* _Work request A_
Could you transcribe part of the forum post about the wood show, beginning at the words "Add to that" and stopping after "me—- it’s not!"?
* _Work request B_
Could you express every line of text in the listing as a numbered list, omitting blank lines and leaving out the pictures?

* _Passage to read_
# # #
3809 posts in 3988 days

10-27-2008 02:08 AM

Topic tags/keywords: question

I went to the local wood show again this year as I have done for over 12 years.
Fewer vendors fewer seminars fewer products higher prices.
Whatever the bargains struck between woodworker and vendors seem at the very best strained and perhaps broken.

I can empathize with the vendors having to do a great circuit of towns and cities with the moving expenses and the hotels, motels,lousy food and laundry expenses of the modern itinerant vendor.
Add to that the almost staggering exhibit fees that charge you right down to the last penny for everything from a dolly to bring your stuff to your booth to a light bulb to show folks what you’re selling.
It seems a gouge , gouge , gouge system.

Now it’s us…

We take off work drive to the show, pay anywhere from $12.00 up for a place to park, walk another 4 blocks to get where we are going, pay another $12.00 a ticket to enter an voilà!——lots of vendors cave in under the expenses and are not there!
The show producer knows this in advance but tries to be slick on their website saying the list “is not complete …yet”. ( tune in later later later, later)

Well it is now!
Here I am, time lost, money spent, and no vendors,(let’s just call them Vendor A,B,C, etc.)

Somehow the promoters of the event expect this to be ” O.K.” with me—- it’s not!

Kudos to the vendors that came out, endured the situation, and acted as hosts to those of us that attended.
I truly think we are going to have to rethink our styles of communicating because this ”show crap” is not working. (at least for me)


-- A mind, like a home, is furnished by its owner

22 replies so far

View mot's profile


4911 posts in 4003 days

#1 posted 10-27-2008 02:37 AM

I just got back from same show. In the words of my ten year old, “This show just gets crapier every year.”
# # #
Saved data entries:

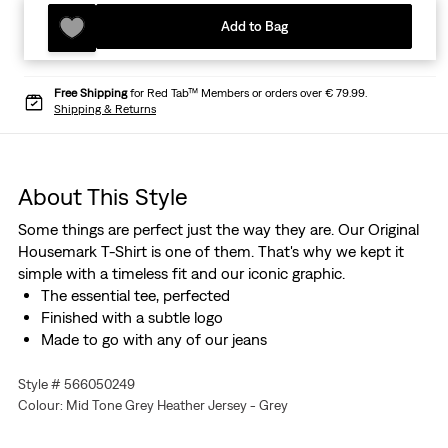
Add to Bag
Free Shipping
for Red Tab™ Members or orders over € 79.99.
Shipping & Returns
About This Style
Some things are perfect just the way they are. Our Original
Housemark T-Shirt is one of them. That's why we kept it
simple with a timeless fit and our iconic graphic.
The essential tee, perfected
Finished with a subtle logo
Made to go with any of our jeans
Style # 566050249
Colour: Mid Tone Grey Heather Jersey - Grey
# # #
* _Written reply A_
Add to that the almost staggering exhibit fees that charge you right down to the last penny for everything from a dolly to bring your stuff to your booth to a light bulb to show folks what you’re selling.
It seems a gouge , gouge , gouge system.

Now it’s us…

We take off work drive to the show, pay anywhere from $12.00 up for a place to park, walk another 4 blocks to get where we are going, pay another $12.00 a ticket to enter an voilà!——lots of vendors cave in under the expenses and are not there!
The show producer knows this in advance but tries to be slick on their website saying the list “is not complete …yet”. ( tune in later later later, later)

Well it is now!
Here I am, time lost, money spent, and no vendors,(let’s just call them Vendor A,B,C, etc.)

Somehow the promoters of the event expect this to be ” O.K.” with me—- it’s not!

* _Written reply B_
1. Add to Bag
2. Free Shipping
3. for Red Tab™ Members or orders over € 79.99.
4. Shipping & Returns
5. About This Style
6. Some things are perfect just the way they are. Our Original
7. Housemark T-Shirt is one of them. That's why we kept it
8. simple with a timeless fit and our iconic graphic.
9. The essential tee, perfected
10. Finished with a subtle logo
11. Made to go with any of our jeans
12. Style # 566050249
13. Colour: Mid Tone Grey Heather Jersey - Grey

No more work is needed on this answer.